Thursday, May 24, 2012
From an editorial in the New York Times:
Commissioner Raymond Kelly of the New York Police Department issued a weak statement last week on efforts to “increase public confidence” in the city’s abusive stop-and-frisk program, which ensnares hundreds of thousands of mainly minority New Yorkers every year. Mr. Kelly seems to believe that tinkering at the margins will cure the program’s constitutional flaws. It will not.

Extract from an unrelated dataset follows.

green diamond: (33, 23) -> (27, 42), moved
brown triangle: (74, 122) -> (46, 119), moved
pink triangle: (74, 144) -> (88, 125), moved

New York should learn from Philadelphia, where the stop-and-frisk policy was the subject of a 2010 class-action suit for racial discrimination and violations of Fourth Amendment guarantees of freedom from unreasonable searches and seizures. Like New York police officers, Philadelphia’s were accused of using race as the basis for stops. Philadelphia settled the suit, accepting a consent decree that explicitly defined and prohibited illegal stops and put in place a court-appointed monitor to oversee stop-and-frisk practices.
. . .
By pointing out the vague and unlawful criteria used to justify stops in New York, the court decision suggested a kind of road map to reform. In tens of thousands of cases, for example, officers reported “furtive movement.” They reported that other stops had taken place in “high crime areas,” when, in fact, some had not. And, in more than 10 percent of all stops, officers reported a “suspicious bulge” — suggesting a gun — in the clothing of people they stopped, but seized guns only 0.15 percent of the time.